Спектакль закончился, и наступила тишина. Тишина повисла в зрительном зале, и юная актриса слышала только биение своего сердца. Вот несколько робких аплодисментов. Но снова пауза и тишина, которая, казалось, разрывала барабанные перепонки. Проходит минута… Потом другая… И вдруг произошло невероятное. Громкие овации разорвали тишину в клочья, зрители вставали с мест, они кричали, бросали на сцену цветы, их возбужденные голоса слышались со всех сторон. Аплодисменты мощными аккордами заглушали все вокруг, вырывались наружу, уже мчались по улицам города, поднимаясь на высоту, к небу, к звездам, к далеким галактикам, чтобы рассказать там о спектакле, который сегодня шел в театре, находящимся в самом центре Москвы… Это было чудом!

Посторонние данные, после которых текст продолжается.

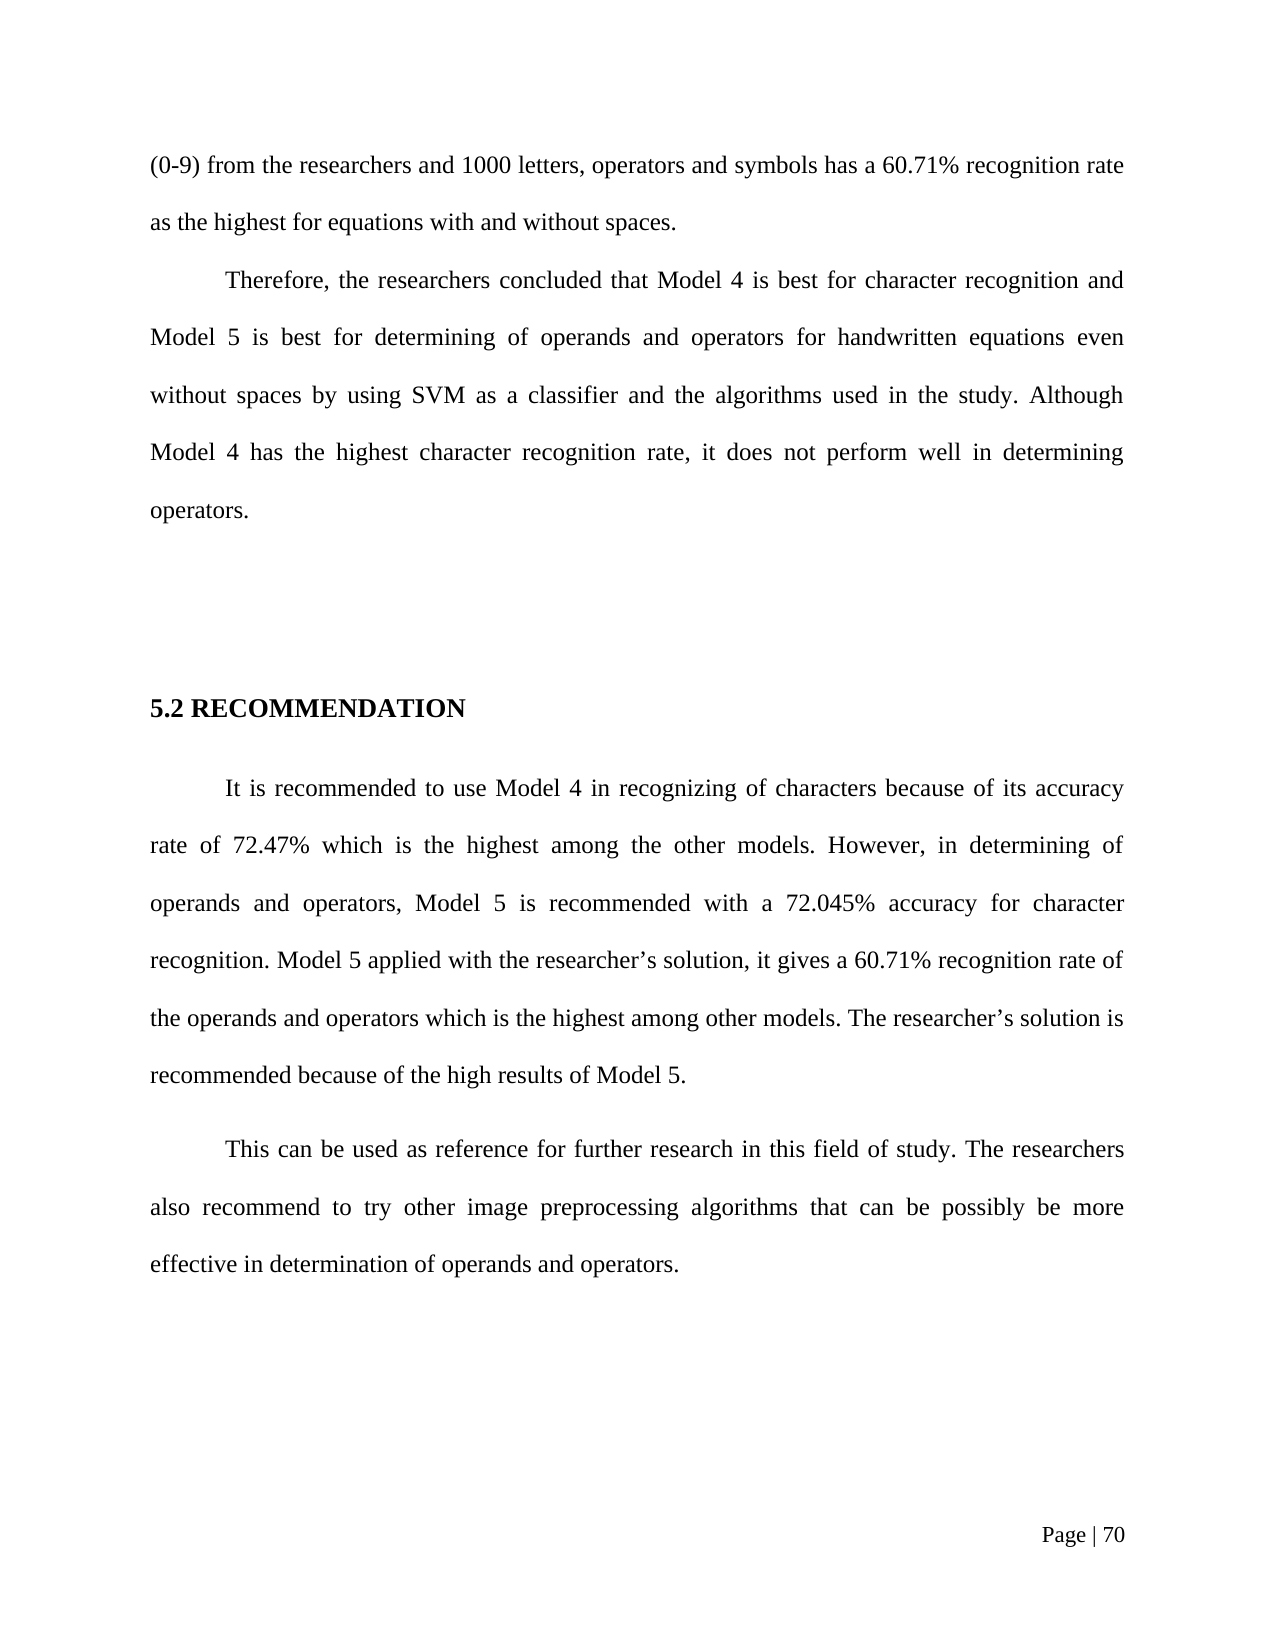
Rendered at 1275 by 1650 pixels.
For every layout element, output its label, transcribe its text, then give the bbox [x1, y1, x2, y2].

text Therefore, the researchers concluded that Model 4 is best for character recognition and Model 5 is best for determining of operands and operators for handwritten equations even without spaces by using SVM as a classifier and the algorithms used in the study. Although Model 4 has the highest character recognition rate, it does not perform well in determining operators. [150, 265, 1125, 524]
subtitle 5.2 RECOMMENDATION [150, 692, 1125, 724]
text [150, 150, 1125, 236]
text This can be used as reference for further research in this field of study. The researchers also recommend to try other image preprocessing algorithms that can be possibly be more effective in determination of operands and operators. [150, 1134, 1125, 1278]
text It is recommended to use Model 4 in recognizing of characters because of its accuracy rate of 72.47% which is the highest among the other models. However, in determining of operands and operators, Model 5 is recommended with a 72.045% accuracy for character recognition. Model 5 applied with the researcher’s solution, it gives a 60.71% recognition rate of the operands and operators which is the highest among other models. The researcher’s solution is recommended because of the high results of Model 5. [150, 773, 1125, 1089]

На следующий день все газеты писали, что в столичном театре снова родилась Чайка! Настоящая Чайка, которой не видели с начала века. С той великой премьеры, которая когда-то потрясла Москву. О, великая магия театра! Это был фурор!
Когда девушка на следующий день пришла в театр, сразу же почувствовала на себе чужие взгляды. Люди загадочно на нее смотрели, здоровались, улыбались. Ей улыбались! Больше она не Звезда! Наконец в ней увидели настоящую актрису, - подумала Аня.